WORK TO COMPLETE: Your answer should be the lines of the data below that contain "under".
-------------------------
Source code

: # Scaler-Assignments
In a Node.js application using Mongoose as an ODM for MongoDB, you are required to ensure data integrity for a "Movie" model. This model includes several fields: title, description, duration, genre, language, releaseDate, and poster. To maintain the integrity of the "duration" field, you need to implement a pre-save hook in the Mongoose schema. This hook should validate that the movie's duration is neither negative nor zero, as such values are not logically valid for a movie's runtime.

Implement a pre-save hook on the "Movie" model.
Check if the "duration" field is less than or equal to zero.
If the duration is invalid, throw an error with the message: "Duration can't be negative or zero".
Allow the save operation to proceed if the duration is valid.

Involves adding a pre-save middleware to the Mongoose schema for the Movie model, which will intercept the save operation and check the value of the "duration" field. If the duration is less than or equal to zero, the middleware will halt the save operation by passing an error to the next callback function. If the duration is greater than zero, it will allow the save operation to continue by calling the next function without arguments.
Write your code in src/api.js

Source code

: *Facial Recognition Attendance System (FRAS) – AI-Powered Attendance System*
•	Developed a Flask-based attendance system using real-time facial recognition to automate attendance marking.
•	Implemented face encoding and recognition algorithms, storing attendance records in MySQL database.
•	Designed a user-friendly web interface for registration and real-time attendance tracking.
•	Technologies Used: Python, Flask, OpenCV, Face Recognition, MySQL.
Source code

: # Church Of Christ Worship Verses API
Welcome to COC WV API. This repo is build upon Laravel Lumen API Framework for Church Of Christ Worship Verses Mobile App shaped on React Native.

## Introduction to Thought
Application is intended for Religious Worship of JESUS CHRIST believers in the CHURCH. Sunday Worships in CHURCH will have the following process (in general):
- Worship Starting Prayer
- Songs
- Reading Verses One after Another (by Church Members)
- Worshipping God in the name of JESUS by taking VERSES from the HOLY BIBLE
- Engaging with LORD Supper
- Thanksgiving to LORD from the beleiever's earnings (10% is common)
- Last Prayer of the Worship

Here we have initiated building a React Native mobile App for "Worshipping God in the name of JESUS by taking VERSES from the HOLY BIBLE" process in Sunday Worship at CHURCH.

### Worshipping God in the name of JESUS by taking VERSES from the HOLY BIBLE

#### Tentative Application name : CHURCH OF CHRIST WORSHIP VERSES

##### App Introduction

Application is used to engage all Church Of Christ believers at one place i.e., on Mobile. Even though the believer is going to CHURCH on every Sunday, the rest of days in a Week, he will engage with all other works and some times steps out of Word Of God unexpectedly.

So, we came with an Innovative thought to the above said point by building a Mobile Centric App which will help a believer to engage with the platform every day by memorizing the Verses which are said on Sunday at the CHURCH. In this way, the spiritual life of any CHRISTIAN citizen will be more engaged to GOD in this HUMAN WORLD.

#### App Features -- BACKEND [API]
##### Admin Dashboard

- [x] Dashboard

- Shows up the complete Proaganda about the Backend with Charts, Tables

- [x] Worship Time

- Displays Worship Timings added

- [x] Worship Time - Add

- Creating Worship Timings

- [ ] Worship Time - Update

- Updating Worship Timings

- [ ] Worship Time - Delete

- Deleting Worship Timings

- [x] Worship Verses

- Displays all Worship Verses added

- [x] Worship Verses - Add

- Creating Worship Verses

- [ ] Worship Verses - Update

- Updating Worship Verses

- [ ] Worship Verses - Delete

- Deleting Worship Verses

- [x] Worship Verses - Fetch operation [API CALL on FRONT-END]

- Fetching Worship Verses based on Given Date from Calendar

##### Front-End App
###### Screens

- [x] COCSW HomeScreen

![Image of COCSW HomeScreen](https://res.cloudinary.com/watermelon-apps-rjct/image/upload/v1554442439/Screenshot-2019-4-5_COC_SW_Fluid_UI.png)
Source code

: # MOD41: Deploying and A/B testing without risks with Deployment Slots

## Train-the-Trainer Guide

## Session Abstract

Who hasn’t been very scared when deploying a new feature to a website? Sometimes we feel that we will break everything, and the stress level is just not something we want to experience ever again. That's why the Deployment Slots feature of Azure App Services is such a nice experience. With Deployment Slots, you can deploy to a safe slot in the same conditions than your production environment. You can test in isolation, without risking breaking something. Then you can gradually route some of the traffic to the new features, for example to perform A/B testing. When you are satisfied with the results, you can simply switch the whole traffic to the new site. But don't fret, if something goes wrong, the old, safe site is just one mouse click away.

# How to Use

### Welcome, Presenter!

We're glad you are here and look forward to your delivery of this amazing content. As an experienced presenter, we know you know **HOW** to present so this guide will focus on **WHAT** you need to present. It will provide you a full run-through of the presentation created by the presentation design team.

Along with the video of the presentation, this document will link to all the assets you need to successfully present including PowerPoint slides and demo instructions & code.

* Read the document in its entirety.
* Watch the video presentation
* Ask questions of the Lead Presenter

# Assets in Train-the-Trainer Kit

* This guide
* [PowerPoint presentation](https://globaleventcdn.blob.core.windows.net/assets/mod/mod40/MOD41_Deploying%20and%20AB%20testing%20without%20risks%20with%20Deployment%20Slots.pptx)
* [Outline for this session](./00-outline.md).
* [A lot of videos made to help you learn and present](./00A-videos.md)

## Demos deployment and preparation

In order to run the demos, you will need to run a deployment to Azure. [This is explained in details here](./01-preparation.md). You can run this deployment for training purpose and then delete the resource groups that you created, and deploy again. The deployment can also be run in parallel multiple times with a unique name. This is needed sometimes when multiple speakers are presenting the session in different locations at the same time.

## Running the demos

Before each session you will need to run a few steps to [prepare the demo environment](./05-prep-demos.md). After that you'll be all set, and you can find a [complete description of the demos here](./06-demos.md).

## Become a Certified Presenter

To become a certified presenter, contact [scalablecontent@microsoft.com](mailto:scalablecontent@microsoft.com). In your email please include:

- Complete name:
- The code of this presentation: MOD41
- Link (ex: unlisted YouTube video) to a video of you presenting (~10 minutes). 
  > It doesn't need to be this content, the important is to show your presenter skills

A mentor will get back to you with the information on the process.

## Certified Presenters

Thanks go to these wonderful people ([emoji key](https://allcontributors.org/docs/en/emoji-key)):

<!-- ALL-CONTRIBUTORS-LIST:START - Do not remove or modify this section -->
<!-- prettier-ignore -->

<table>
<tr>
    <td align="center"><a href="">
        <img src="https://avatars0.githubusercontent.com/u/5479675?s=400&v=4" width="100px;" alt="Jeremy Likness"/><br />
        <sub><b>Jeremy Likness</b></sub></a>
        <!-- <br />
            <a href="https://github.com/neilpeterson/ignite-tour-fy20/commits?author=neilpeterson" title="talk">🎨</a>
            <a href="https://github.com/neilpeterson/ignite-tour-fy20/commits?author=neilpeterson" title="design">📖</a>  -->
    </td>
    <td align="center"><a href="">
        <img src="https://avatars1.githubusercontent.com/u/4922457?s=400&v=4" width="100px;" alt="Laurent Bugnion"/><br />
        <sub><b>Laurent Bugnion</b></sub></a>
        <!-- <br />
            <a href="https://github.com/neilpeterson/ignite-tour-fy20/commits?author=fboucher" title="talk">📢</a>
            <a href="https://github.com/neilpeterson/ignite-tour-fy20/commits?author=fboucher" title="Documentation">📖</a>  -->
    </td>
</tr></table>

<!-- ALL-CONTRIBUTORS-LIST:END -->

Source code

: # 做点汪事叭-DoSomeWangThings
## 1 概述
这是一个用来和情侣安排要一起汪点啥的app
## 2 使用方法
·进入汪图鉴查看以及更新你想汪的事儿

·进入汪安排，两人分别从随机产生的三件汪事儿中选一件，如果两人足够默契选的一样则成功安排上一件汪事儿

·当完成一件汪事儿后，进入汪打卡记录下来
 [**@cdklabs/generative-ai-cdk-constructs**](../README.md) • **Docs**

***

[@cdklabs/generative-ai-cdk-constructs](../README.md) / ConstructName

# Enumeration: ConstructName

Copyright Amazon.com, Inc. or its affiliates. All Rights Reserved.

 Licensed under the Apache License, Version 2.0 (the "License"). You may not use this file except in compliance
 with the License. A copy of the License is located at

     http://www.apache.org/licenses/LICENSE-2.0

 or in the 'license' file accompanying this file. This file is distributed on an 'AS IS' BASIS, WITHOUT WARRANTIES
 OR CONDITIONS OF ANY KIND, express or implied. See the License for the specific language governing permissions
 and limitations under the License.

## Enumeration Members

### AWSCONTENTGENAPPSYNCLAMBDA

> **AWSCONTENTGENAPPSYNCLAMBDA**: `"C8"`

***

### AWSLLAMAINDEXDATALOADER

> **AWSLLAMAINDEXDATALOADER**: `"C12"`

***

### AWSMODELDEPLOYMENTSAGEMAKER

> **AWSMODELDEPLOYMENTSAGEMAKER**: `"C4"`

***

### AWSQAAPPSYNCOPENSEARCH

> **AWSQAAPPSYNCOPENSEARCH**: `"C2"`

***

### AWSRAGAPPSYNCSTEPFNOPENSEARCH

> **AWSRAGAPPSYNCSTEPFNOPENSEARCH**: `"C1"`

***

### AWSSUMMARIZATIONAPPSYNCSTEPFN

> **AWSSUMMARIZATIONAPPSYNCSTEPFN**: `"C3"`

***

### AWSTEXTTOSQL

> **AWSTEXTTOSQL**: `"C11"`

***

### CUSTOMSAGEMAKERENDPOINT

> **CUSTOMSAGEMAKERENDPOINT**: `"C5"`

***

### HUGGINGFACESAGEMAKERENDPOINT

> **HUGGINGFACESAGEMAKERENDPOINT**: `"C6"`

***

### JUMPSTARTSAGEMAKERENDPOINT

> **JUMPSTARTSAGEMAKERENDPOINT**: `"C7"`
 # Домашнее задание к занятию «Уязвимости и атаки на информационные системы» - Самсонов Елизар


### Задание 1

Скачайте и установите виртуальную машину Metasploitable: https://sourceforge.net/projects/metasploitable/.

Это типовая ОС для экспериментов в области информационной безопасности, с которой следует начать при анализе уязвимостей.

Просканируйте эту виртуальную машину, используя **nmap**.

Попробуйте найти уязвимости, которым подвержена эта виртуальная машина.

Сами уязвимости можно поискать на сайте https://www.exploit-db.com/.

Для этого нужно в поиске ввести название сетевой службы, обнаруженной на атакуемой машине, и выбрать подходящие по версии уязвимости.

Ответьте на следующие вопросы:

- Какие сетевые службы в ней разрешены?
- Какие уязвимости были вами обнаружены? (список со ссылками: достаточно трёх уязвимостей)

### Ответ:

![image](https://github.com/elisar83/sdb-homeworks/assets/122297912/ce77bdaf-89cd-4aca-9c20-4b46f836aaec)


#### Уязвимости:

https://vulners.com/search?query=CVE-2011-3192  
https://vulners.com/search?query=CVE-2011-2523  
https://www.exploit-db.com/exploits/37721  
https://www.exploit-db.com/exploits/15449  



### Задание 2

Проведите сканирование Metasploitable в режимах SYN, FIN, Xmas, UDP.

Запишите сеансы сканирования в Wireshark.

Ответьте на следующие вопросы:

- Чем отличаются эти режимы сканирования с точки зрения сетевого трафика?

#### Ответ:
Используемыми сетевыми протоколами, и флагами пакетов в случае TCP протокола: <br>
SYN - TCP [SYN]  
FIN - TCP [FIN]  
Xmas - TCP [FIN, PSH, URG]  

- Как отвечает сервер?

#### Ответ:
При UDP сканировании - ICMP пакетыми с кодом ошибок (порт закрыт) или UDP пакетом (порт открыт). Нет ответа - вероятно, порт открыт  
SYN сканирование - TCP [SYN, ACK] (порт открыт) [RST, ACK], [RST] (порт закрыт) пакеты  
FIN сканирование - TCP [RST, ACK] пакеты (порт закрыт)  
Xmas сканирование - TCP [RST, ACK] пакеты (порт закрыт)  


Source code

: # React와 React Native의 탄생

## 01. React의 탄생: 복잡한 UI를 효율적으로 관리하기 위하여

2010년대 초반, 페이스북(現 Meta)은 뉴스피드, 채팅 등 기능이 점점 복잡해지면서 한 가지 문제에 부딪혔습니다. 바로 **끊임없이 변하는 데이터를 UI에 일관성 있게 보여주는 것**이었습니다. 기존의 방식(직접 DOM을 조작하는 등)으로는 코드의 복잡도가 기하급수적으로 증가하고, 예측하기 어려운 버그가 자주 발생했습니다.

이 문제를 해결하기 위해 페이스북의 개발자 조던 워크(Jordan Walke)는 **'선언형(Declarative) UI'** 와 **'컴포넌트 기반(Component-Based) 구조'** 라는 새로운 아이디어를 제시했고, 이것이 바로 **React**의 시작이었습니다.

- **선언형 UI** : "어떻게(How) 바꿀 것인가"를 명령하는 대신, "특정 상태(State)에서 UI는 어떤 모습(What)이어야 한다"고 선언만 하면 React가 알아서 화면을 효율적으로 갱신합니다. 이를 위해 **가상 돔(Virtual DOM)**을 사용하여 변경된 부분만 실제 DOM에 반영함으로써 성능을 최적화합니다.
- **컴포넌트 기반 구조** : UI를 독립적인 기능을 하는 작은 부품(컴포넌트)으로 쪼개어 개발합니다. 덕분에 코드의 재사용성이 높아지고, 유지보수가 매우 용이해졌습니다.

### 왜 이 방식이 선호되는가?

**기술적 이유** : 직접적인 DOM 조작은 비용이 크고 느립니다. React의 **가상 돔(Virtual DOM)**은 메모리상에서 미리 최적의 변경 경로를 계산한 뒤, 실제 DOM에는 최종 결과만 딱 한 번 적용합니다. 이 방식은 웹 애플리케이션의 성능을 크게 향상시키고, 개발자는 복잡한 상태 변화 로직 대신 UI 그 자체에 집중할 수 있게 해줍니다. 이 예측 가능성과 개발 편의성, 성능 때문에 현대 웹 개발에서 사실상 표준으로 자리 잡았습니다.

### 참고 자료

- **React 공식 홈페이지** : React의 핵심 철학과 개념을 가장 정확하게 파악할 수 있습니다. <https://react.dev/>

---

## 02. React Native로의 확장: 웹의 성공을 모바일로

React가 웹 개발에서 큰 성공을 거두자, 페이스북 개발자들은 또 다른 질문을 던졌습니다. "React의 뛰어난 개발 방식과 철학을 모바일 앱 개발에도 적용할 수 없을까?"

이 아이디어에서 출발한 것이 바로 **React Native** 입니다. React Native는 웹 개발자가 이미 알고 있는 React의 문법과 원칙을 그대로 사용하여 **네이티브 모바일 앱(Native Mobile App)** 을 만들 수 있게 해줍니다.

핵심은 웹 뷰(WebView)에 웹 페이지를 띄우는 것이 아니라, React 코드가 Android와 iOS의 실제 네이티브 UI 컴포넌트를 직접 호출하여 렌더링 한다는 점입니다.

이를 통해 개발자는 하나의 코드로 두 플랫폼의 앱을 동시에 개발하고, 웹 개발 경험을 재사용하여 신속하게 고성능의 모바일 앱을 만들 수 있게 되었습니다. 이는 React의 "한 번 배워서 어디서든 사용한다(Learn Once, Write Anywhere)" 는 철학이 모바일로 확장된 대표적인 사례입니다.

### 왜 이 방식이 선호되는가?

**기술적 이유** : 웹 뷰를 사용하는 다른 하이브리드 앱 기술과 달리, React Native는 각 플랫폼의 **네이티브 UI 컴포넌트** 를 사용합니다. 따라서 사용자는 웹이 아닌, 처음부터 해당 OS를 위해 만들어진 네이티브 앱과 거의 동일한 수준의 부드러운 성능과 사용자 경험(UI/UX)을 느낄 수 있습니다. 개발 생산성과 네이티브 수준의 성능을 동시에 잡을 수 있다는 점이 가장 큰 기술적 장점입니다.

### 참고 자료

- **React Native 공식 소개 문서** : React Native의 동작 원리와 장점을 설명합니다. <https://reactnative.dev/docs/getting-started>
-------------------------
EXERCISE RESPONSE:
 Licensed under the Apache License, Version 2.0 (the "License"). You may not use this file except in compliance
 and limitations under the License.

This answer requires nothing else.